> _Required work_
A: Please copy the passage of the habeas opinion word for word, starting with "3. Petitioner's sixth" and going on through "appellate counsel raised.".
B: Decide whether each statement agrees with the habeas opinion, answering yes or no and quoting the words that settle it: (i) Book received a mandatory five-year prison term; (ii) the state appellate court granted Petitioner's motion for an extension of time; (iii) Petitioner filed his habeas corpus petition through counsel.

> _Document section_
=====

Sanders testified that he interrogated Book later at the jail. And he indicated that Book told him the following: "First he told me that he had just went acrossed [sic] the road there to use a phone at a house. After talking awhile he later told me that he had went to-went across there to steal anhydrous ammonia but that the-when he got there the tank was empty and then after a while longer he admitted to me that he had thrown the items out in the snow that we had collected." Transcript at 85.
The jury returned a verdict of guilty of the offense of assembly or possession of chemicals used to manufacture a controlled substance with the intent to manufacture a controlled substance in violation of R.C. 2925.041. The jury also found that Book had a prior conviction under the same section. The court sentenced Book to a mandatory five-year term of imprisonment.
On February 18, 2010, Petitioner filed a motion for extension of time to file an application to reopen the appeal pursuant to Ohio Appellate Rule 26(B). Exhibit 9 to Return of Writ. On March 19, 2010, the state appellate court denied Petitioner's motion. Exhibits 10, 11 to Return of Writ.
On December 20, 2010, Petitioner filed the instant pro se petition for a writ of habeas corpus pursuant to 28 U.S.C. § 2254. He alleges that he is in the custody of the Respondent in violation of the Constitution of the United States based upon the following grounds:
1. Petitioner's right to file a direct appeal with the Supreme Court of Ohio, to challenge his conviction, was violated by ineffective assistance of appellate counsel.It is the position of Respondent that Petitioner's claims are procedurally defaulted.
2. Petitioner was deprived of his right to the effective assistance of appellate counsel, as a result of appellate counsel's failure to provide the transcripts.
3. Petitioner's sixth Amendment right to effective assistance of counsel on direct appeal, resulting from an off record claim that appellate counsel raised.
4. The Fourth District Court of Appeals violated Petitioner's right to the effective assistance of counsel, in violation of the 6th and 14th Amendments.
CLAIMS ONE, TWO AND THREE
In claims one through three, Petitioner asserts he was denied effective assistance of appellate counsel because his attorney failed to provide him with a copy of his trial transcripts, failed to timely notify him of the outcome of his appeal, failed to communicate with Petitioner, and by raising off-the-record claims on direct appeal. Respondent contends that the foregoing claims are waived because Petitioner failed to timely file an application to reopen his appeal under Ohio's Appellate Rule 26(B); however, Petitioner did assert in his motion for a delayed appeal with the Ohio Supreme Court that he was denied effective assistance of appellate counsel because his attorney failed to notify him of the appellate court's dismissal of his appeal, thereby preventing him from filing a timely appeal. This claim, therefore, has been preserved for federal habeas corpus review.

=====

> _Data records_
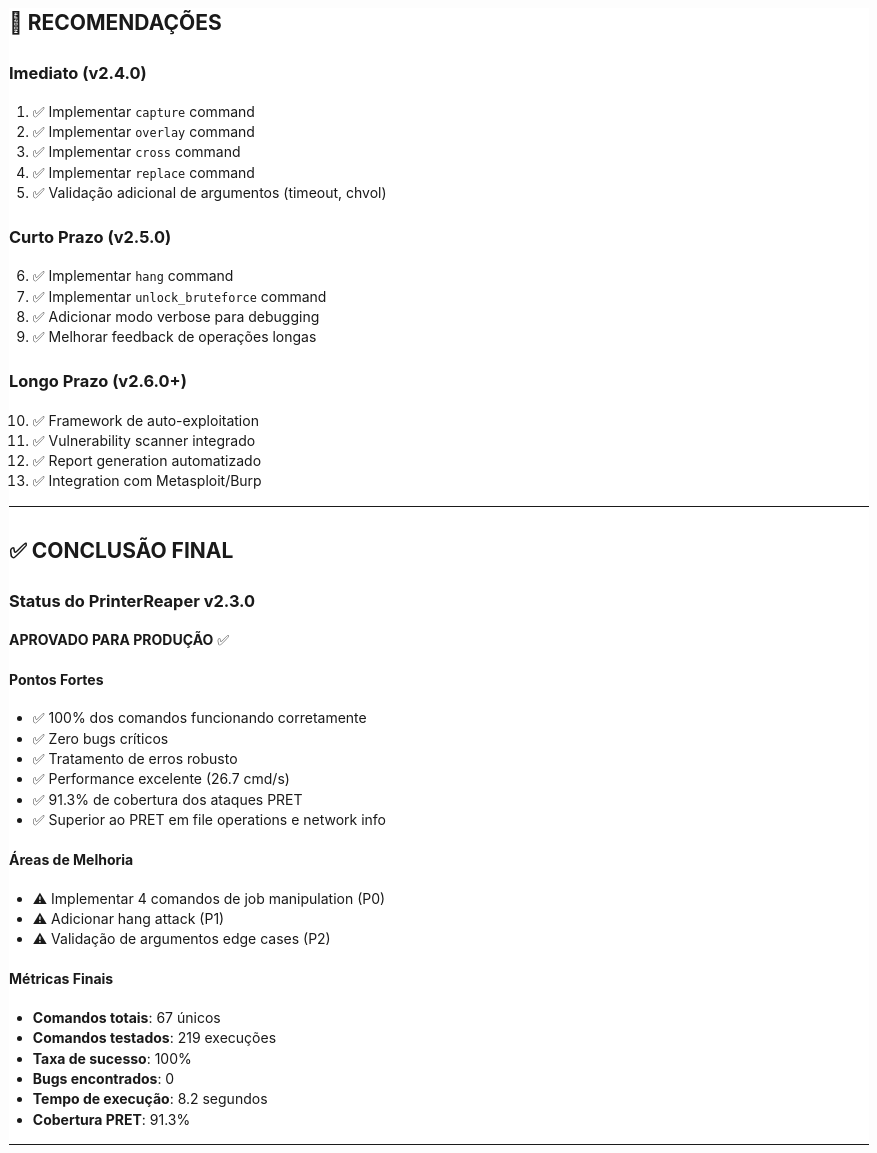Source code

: ## 📝 RECOMENDAÇÕES

### Imediato (v2.4.0)
1. ✅ Implementar `capture` command
2. ✅ Implementar `overlay` command
3. ✅ Implementar `cross` command
4. ✅ Implementar `replace` command
5. ✅ Validação adicional de argumentos (timeout, chvol)

### Curto Prazo (v2.5.0)
6. ✅ Implementar `hang` command
7. ✅ Implementar `unlock_bruteforce` command
8. ✅ Adicionar modo verbose para debugging
9. ✅ Melhorar feedback de operações longas

### Longo Prazo (v2.6.0+)
10. ✅ Framework de auto-exploitation
11. ✅ Vulnerability scanner integrado
12. ✅ Report generation automatizado
13. ✅ Integration com Metasploit/Burp

---

## ✅ CONCLUSÃO FINAL

### Status do PrinterReaper v2.3.0

**APROVADO PARA PRODUÇÃO** ✅

#### Pontos Fortes
- ✅ 100% dos comandos funcionando corretamente
- ✅ Zero bugs críticos
- ✅ Tratamento de erros robusto
- ✅ Performance excelente (26.7 cmd/s)
- ✅ 91.3% de cobertura dos ataques PRET
- ✅ Superior ao PRET em file operations e network info

#### Áreas de Melhoria
- ⚠️ Implementar 4 comandos de job manipulation (P0)
- ⚠️ Adicionar hang attack (P1)
- ⚠️ Validação de argumentos edge cases (P2)

#### Métricas Finais
- **Comandos totais**: 67 únicos
- **Comandos testados**: 219 execuções
- **Taxa de sucesso**: 100%
- **Bugs encontrados**: 0
- **Tempo de execução**: 8.2 segundos
- **Cobertura PRET**: 91.3%

---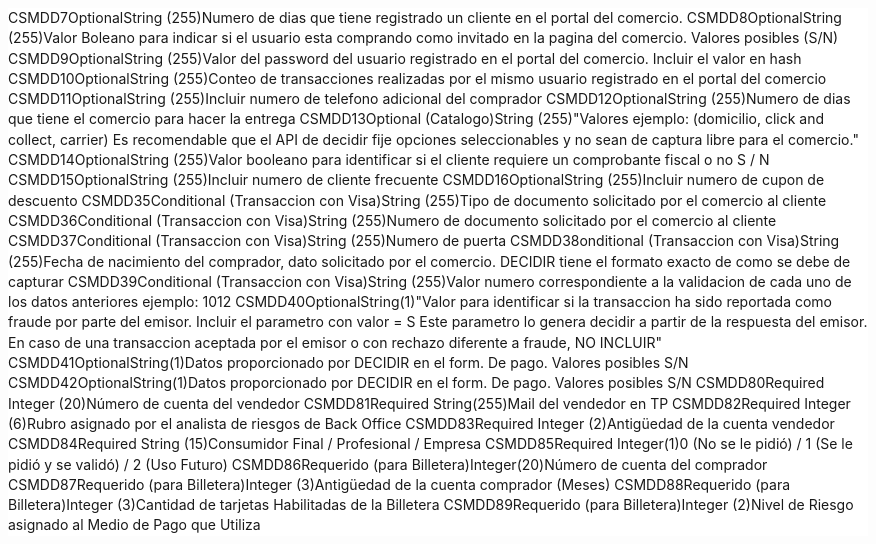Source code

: <tr><td>CSMDD7</td><td>Optional</td><td>String (255)</td><td></td><td>Numero de dias que tiene registrado un cliente en el portal del comercio.</td></tr>
<tr><td>CSMDD8</td><td>Optional</td><td>String (255)</td><td></td><td>Valor Boleano para indicar si el usuario esta comprando como invitado en la pagina del comercio. Valores posibles (S/N)</td></tr> 
<tr><td>CSMDD9</td><td>Optional</td><td>String (255)</td><td></td><td>Valor del password del usuario registrado en el portal del comercio. Incluir el valor en hash</td></tr> 
<tr><td>CSMDD10</td><td>Optional</td><td>String (255)</td><td></td><td>Conteo de transacciones realizadas por el mismo usuario registrado en el portal del comercio</td></tr>
<tr><td>CSMDD11</td><td>Optional</td><td>String (255)</td><td></td><td>Incluir numero de telefono adicional del comprador</td></tr> 
<tr><td>CSMDD12</td><td>Optional</td><td>String (255)</td><td></td><td>Numero de dias que tiene el comercio para hacer la entrega</td></tr> 
<tr><td>CSMDD13</td><td>Optional (Catalogo)</td><td>String (255)</td><td></td><td>"Valores ejemplo: (domicilio, click and collect, carrier) Es recomendable que el API de decidir fije opciones seleccionables y no sean de captura libre para el comercio."</td></tr> 
<tr><td>CSMDD14</td><td>Optional</td><td>String (255)</td><td></td><td>Valor booleano para identificar si el cliente requiere un comprobante fiscal o no S / N</td></tr>
<tr><td>CSMDD15</td><td>Optional</td><td>String (255)</td><td></td><td>Incluir numero de cliente frecuente</td></tr>
<tr><td>CSMDD16</td><td>Optional</td><td>String (255)</td><td></td><td>Incluir numero de cupon de descuento</td></tr>
<tr><td>CSMDD35</td><td>Conditional (Transaccion con Visa)</td><td>String (255)</td><td></td><td>Tipo de documento solicitado por el comercio al cliente</td></tr>
<tr><td>CSMDD36</td><td>Conditional (Transaccion con Visa)</td><td>String (255)</td><td></td><td>Numero de documento solicitado por el comercio al cliente</td></tr>
<tr><td>CSMDD37</td><td>Conditional (Transaccion con Visa)</td><td>String (255)</td><td></td><td>Numero de puerta</td></tr>
<tr><td> CSMDD38</td><td>onditional (Transaccion con Visa)</td><td>String (255)</td><td></td><td>Fecha de nacimiento del comprador, dato solicitado por el comercio. DECIDIR tiene el formato exacto de como se debe de capturar</td></tr>
<tr><td>CSMDD39</td><td>Conditional (Transaccion con Visa)</td><td>String (255)</td><td></td><td>Valor numero correspondiente a la validacion de cada uno de los datos anteriores ejemplo: 1012</td></tr>
<tr><td> CSMDD40</td><td>Optional</td><td>String(1)</td><td></td><td>"Valor para identificar si la transaccion ha sido reportada como fraude por parte del emisor. Incluir el parametro con valor = S Este parametro lo genera decidir a partir de la respuesta del emisor. En caso de una transaccion aceptada por el emisor o con rechazo diferente a fraude, NO INCLUIR"</td></tr> 
<tr><td>CSMDD41</td><td>Optional</td><td>String(1)</td><td></td><td>Datos proporcionado por DECIDIR en el form. De pago. Valores posibles S/N</td></tr> 
<tr><td>CSMDD42</td><td>Optional</td><td>String(1)</td><td></td><td>Datos proporcionado por DECIDIR en el form. De pago. Valores posibles S/N</td></tr>
<tr><td>CSMDD80</td><td>Required </td><td>Integer (20)</td><td></td><td>Número de cuenta del vendedor</td></tr>
<tr><td> CSMDD81</td><td>Required </td><td>String(255)</td><td></td><td>Mail del vendedor en TP</td></tr>
<tr><td> CSMDD82</td><td>Required </td><td>Integer (6)</td><td></td><td>Rubro asignado por el analista de riesgos de Back Office</td></tr>
<tr><td>CSMDD83</td><td>Required </td><td>Integer (2)</td><td></td><td>Antigüedad de la cuenta vendedor</td></tr> 
<tr><td>CSMDD84</td><td>Required </td><td>String (15)</td><td></td><td>Consumidor Final / Profesional / Empresa</td></tr> 
<tr><td>CSMDD85</td><td>Required </td><td>Integer(1)</td><td></td><td>0 (No se le pidió) / 1 (Se le pidió y se validó) / 2 (Uso Futuro)</td></tr>
<tr><td> CSMDD86</td><td>Requerido (para Billetera)</td><td>Integer(20)</td><td></td><td>Número de cuenta del comprador</td></tr>
<tr><td>CSMDD87</td><td>Requerido (para Billetera)</td><td>Integer (3)</td><td></td><td>Antigüedad de la cuenta comprador (Meses)</td></tr> 
<tr><td>CSMDD88</td><td>Requerido (para Billetera)</td><td>Integer (3)</td><td></td><td>Cantidad de tarjetas Habilitadas de la Billetera</td></tr> 
<tr><td>CSMDD89</td><td>Requerido (para Billetera)</td><td>Integer (2)</td><td></td><td>Nivel de Riesgo asignado al Medio de Pago que Utiliza</td></tr>
</table>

=====

> _Responses in order_
A:
3. Petitioner's sixth Amendment right to effective assistance of counsel on direct appeal, resulting from an off record claim that appellate counsel raised.

B:
(i) Yes: "The court sentenced Book to a mandatory five-year term of imprisonment."
(ii) No: "On March 19, 2010, the state appellate court denied Petitioner's motion."
(iii) No: "Petitioner filed the instant pro se petition for a writ of habeas corpus"